Why do Individuals Continue to Fall for Lotto Scams?
With easy accessibility via the internet, scammers are having a field day when it comes to swindling unsuspecting lotto players from their hard-earned money.
Today, more than ever, scammers are abounding on the internet. And understandably so, since it’s incredibly easy to fall victim to a grifter if you don’t recognise the signs early enough. Lotto players, too, are not immune to cybercriminals, often being coerced to disclose their banking details in response to bombastic messages that guarantee them huge wins.
Naturally, one would think that with all the directories of blacklisted numbers, sophisticated online security, and advertisement blockers, online fraud would be a thing of the past. So, why does it still happen to so many of us?
Studies indicate that specific demographics are more susceptible to lotto scams. These include the elderly, those with financial issues, the socially inept, addictive gamblers, and people with a general lack of technological understanding.
- Older people are vulnerable in these situations since they are often not familiar with modern technologies or are aware of what to look out for when something appears to be a bit fishy.
- People in financial difficulties tend to quickly jump at the idea of a speedy resolution of their money problems, particularly in times of despair.
- Gambling addicts are unlikely to restrain themselves or apply any logic to their playing decisions. If they gamble at online casinos frequently, they could believe the win came from a legitimate website that they’re already a member of.
Superb Skill of Persuasion
The most effective fraudsters are remarkably well trained in psychology and the art of manipulation, often using this to their advantage when attempting to scam. This is done either by notifying a recipient that they’ve “won” the lottery via a friendly phone agent, a carefully planned social media campaign, or a convincing email in the recipient’s home language, written on letterhead and with logos.
Some scammers even overwork these emails with details such as the date the lottery took place, tax and insurance information, the ticket number, plus unique identification numbers.
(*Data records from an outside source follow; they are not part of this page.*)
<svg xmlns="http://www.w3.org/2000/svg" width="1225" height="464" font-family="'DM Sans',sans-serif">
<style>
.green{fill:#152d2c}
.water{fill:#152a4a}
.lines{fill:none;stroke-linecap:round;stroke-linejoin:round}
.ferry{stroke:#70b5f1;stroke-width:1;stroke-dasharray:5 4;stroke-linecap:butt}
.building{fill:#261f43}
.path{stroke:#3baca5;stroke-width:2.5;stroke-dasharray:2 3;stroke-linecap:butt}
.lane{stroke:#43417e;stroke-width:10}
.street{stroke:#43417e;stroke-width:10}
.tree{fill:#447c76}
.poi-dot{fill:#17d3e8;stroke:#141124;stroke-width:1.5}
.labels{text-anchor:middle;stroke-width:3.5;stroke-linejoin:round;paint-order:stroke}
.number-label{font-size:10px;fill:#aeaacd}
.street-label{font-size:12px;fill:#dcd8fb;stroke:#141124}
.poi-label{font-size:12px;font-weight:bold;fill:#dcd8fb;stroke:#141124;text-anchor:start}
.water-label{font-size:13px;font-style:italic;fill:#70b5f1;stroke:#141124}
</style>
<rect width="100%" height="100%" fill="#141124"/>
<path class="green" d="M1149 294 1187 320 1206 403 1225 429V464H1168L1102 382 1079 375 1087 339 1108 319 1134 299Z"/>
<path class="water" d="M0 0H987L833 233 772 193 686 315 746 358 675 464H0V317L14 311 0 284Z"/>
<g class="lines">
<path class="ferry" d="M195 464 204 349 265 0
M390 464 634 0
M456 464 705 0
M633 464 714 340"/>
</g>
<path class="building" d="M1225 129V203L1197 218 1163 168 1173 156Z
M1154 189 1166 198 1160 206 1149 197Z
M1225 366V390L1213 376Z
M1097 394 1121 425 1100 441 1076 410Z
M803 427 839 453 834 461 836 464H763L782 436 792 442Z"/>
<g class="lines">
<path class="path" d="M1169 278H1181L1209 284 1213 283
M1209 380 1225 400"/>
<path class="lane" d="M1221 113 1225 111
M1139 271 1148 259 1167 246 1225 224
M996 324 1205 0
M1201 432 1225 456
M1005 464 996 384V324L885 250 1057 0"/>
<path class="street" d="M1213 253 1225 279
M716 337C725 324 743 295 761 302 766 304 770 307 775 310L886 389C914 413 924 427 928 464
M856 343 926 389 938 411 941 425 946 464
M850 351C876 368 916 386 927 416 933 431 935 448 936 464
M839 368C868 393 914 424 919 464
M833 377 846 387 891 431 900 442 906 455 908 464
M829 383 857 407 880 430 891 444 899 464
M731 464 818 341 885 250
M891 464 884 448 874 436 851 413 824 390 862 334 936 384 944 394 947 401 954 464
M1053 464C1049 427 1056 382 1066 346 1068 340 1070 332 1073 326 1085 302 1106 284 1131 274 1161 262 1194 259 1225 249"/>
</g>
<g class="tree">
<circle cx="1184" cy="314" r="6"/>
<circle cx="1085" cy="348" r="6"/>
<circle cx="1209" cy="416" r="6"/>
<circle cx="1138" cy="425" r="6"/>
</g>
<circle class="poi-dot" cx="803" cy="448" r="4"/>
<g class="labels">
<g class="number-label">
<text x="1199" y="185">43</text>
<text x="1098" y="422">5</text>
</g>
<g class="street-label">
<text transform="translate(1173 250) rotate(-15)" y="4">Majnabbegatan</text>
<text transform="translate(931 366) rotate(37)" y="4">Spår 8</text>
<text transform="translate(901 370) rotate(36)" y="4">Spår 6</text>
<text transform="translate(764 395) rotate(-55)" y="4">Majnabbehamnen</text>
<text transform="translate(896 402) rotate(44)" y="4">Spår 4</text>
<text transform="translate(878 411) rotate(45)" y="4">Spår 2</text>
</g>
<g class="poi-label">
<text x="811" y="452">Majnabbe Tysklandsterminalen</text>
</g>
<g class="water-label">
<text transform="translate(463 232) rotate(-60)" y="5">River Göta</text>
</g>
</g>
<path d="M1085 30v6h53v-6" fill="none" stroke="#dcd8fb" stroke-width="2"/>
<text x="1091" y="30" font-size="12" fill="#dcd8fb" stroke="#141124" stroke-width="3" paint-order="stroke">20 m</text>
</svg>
However, all of these carry a single intention of making the customer feel reassured about the authenticity of the communication and more excited to claim their once-in-a-lifetime “prize”.
Foreign Lottery Offers
Another way scammers try to defraud people is by offering entry into foreign lottery draws. Usually, this would be done via an email that guarantees that the victim would win or that informs them they’ve already won. Most of the time, the targeted individual would be asked to pay a one-off payment to cover the insurance and taxes before they could claim their winnings.
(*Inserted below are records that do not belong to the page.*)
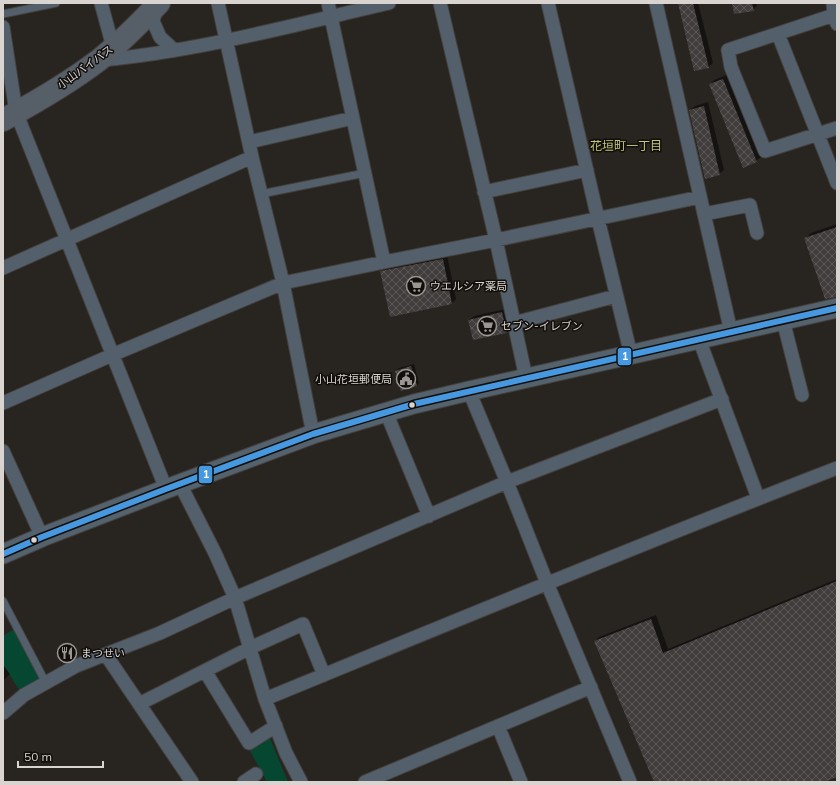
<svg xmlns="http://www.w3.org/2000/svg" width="840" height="785" viewBox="0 0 840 785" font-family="Mulish,'Noto Sans JP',sans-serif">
  <defs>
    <pattern id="building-cross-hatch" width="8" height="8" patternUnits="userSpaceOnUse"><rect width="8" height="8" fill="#413d3d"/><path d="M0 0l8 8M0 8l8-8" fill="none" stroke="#5c5858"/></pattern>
  </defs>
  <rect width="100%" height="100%" fill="#282420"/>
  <!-- park -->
  <path fill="#064731" d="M14 629 42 681 21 693 3 664V636Z
    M269 736 288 782H267L249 749Z"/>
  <!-- shadow -->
  <path fill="#0007" d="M679 3H698L713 63 708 67Z
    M733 3H756L757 6 753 10Z
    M727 75 761 157 756 161 710 85 714 80Z
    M708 102 724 170 719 174 690 110 695 106Z
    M837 224V296L806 238 811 233Z
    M447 255 456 299 452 303 390 316 381 271 386 267Z
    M506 309 510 328 506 332 469 320 474 316Z
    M414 364 419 383 417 386 396 371 399 368Z
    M837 579V776L821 782H655L595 641 599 637 656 615 668 649Z
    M3 665 10 674 3 681Z"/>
  <!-- building -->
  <path fill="url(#building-cross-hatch)" d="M678 3H693L709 68 694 71Z
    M732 3H752L754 11 734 14Z
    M723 79 757 162 743 168 709 84Z
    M704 106 720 175 705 179 689 110Z
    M837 227V297L825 299 804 238Z
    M443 259 452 304 390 317 380 271Z
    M502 312 507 333 473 340 468 320Z
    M411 366 417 386 401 391 395 371Z
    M837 581V777L824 782H654L594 641 651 619 663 653Z"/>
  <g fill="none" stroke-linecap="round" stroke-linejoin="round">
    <defs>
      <path id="service" d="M3 14 56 3
        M261 194 365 173
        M3 601 46 683"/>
      <path id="minor" d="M101 3 113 47
        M218 3 252 157 283 283 313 434
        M328 3 384 262
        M440 3 496 240 526 378
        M548 3 598 219 631 355
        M656 3 731 332
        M833 3 834 15 837 24
        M157 6 153 21 160 37 174 50
        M834 15 728 50 731 67 765 151 837 128
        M3 27 16 112 166 489
        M778 34 837 183
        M101 60C198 51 294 25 389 3
        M249 142 353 118
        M484 192 587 170
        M704 214 750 205 757 233
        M3 268 252 157
        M783 320 802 395
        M514 323 616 296
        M699 339 758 498
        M469 391 507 482 547 583 630 782
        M3 403 112 355 283 283 384 262 496 240 700 197
        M386 412 429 516
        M3 451 42 537
        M180 484 215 553 235 598 265 699 286 753 301 782
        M106 655 192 782
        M205 671 249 743 276 726
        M265 699C455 621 645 542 837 468
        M139 704 250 648 303 624 324 675
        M3 713 24 695 76 666 160 633 235 598 507 482 722 399
        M498 726 521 782
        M244 782 256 774
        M365 782 591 687"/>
      <path id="secondary" d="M3 554 42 537 166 489 313 434 414 404 469 391 837 308"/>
      <path id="trunk" d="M3 120C36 102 69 83 99 60 120 43 140 23 159 3"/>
    </defs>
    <!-- service casing -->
    <use href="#service" stroke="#44403d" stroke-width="9"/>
    <!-- minor casing -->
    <use href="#minor" stroke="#44403d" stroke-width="15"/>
    <!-- secondary casing -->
    <use href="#secondary" stroke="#44403d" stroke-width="21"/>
    <!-- trunk casing -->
    <use href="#trunk" stroke="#44403d" stroke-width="24"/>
    <!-- service -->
    <use href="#service" stroke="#53606c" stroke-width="7"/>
    <!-- minor -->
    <use href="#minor" stroke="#53606c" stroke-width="13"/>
    <!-- secondary -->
    <use href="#secondary" stroke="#54626e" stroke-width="19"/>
    <!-- trunk -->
    <use href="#trunk" stroke="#565e67" stroke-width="22"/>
    <defs>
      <path id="bus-1" d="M3 554 42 537 166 489 313 434 414 404 837 308"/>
    </defs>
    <!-- bus-1 casing -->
    <use href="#bus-1" stroke="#110e0b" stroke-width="9"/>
    <!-- bus-1 -->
    <use href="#bus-1" stroke="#4699e1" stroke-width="6"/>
  </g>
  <!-- icons -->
  <defs>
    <symbol id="supermarket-ring" viewBox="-11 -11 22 22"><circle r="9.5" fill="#110e0b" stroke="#9c9692" stroke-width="1.5"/><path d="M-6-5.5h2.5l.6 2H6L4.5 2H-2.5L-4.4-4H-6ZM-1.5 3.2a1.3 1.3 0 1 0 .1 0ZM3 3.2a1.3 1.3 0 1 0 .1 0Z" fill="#9c9692"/></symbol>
    <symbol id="civic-ring" viewBox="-11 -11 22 22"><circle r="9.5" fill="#110e0b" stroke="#9c9692" stroke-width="1.5"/><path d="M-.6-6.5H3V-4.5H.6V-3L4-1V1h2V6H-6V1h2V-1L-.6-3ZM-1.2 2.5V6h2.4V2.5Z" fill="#9c9692"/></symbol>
    <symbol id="restaurant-ring" viewBox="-11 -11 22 22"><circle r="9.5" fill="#110e0b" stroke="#9c9692" stroke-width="1.5"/><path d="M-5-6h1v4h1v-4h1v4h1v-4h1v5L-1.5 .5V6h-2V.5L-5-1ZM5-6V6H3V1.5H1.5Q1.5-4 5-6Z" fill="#9c9692"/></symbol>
  </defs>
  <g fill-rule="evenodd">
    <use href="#supermarket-ring" x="405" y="275" width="22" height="22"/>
    <use href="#supermarket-ring" x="476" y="315" width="22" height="22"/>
    <use href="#civic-ring" x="395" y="368" width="22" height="22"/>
    <use href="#restaurant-ring" x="56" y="642" width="22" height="22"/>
  </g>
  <!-- markers -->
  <g fill="#dad4d0" stroke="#110e0b" stroke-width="1.5">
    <circle cx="412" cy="405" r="3.5"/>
    <circle cx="34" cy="540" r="3.5"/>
  </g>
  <g text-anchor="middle" stroke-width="3" stroke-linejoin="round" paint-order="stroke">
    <!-- street labels -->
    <g font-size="11" fill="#dad4d0" stroke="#110e0b">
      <text transform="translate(85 67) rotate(-36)" y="4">小山バイパス</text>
    </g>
    <!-- poi labels -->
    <g font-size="11" fill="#dad4d0" stroke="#110e0b" text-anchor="start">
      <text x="430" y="290">ウエルシア薬局</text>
      <text x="501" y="330">セブン-イレブン</text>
      <text x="392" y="383" text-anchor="end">小山花垣郵便局</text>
      <text x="81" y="657">まつせい</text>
    </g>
    <!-- neighbourhood labels -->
    <g font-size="12" fill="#c1c679" stroke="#110e0b">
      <text x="626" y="150">花垣町一丁目</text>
    </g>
  </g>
  <g stroke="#110e0b" stroke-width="1.5">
    <rect x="617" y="347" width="15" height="19" rx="4" fill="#4699e1"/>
    <rect x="198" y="465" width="15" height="19" rx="4" fill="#4699e1"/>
  </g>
  <g font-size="11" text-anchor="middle" font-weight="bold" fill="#fff">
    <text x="625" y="360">1</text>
    <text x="206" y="478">1</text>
  </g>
  <!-- border -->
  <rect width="840" height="785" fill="none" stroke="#dad4d0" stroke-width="8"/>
  <!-- scale -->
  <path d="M18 761v6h85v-6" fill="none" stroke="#dad4d0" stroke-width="2"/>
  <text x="24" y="761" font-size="12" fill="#dad4d0" stroke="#110e0b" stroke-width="3" paint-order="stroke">50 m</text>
</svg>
Trying to sell foreign mail lottery tickets is a complete violation of Canadian law. Yet, these statistically remain the most successful lottery scams ever, estimated to cost US citizens alone more than US$120 million in losses every year. Some who end up paying these fees have gone on to lose additional money by disclosing their bank details to the fraudsters.
Identifying the Red Flags
Although some scammers are very skilled at making their hustle look legitimate, the remainder tends to slip up on details designed to trick the victim. These include:
- Unusual email addresses
- Spelling mistakes and typos
- Noncorresponding currencies
- Missing links
- Messages that pressurise the victim to disclose personal information
No legal casino or lottery would ever ask for your banking details upfront without doing a verification process first. And often such processes take days to complete! Additionally, a legitimate lottery will only ever determine winners through purchased tickets and not via any form of email draws. A scam lottery email usually asks the victim not to declare their win to any other individual or entity to prevent others from identifying it as illicit.
The best way to stay safe is by keeping track of the lotteries you’ve entered, their date and time, the draw day, the numbers selected, the terms & conditions, and any other information that a real lottery would ask for. And if you’ve fallen victim to a lottery scam already, you can report it to the International Consumer Protection Enforcement Network, which oversees lotteries in over 60 countries.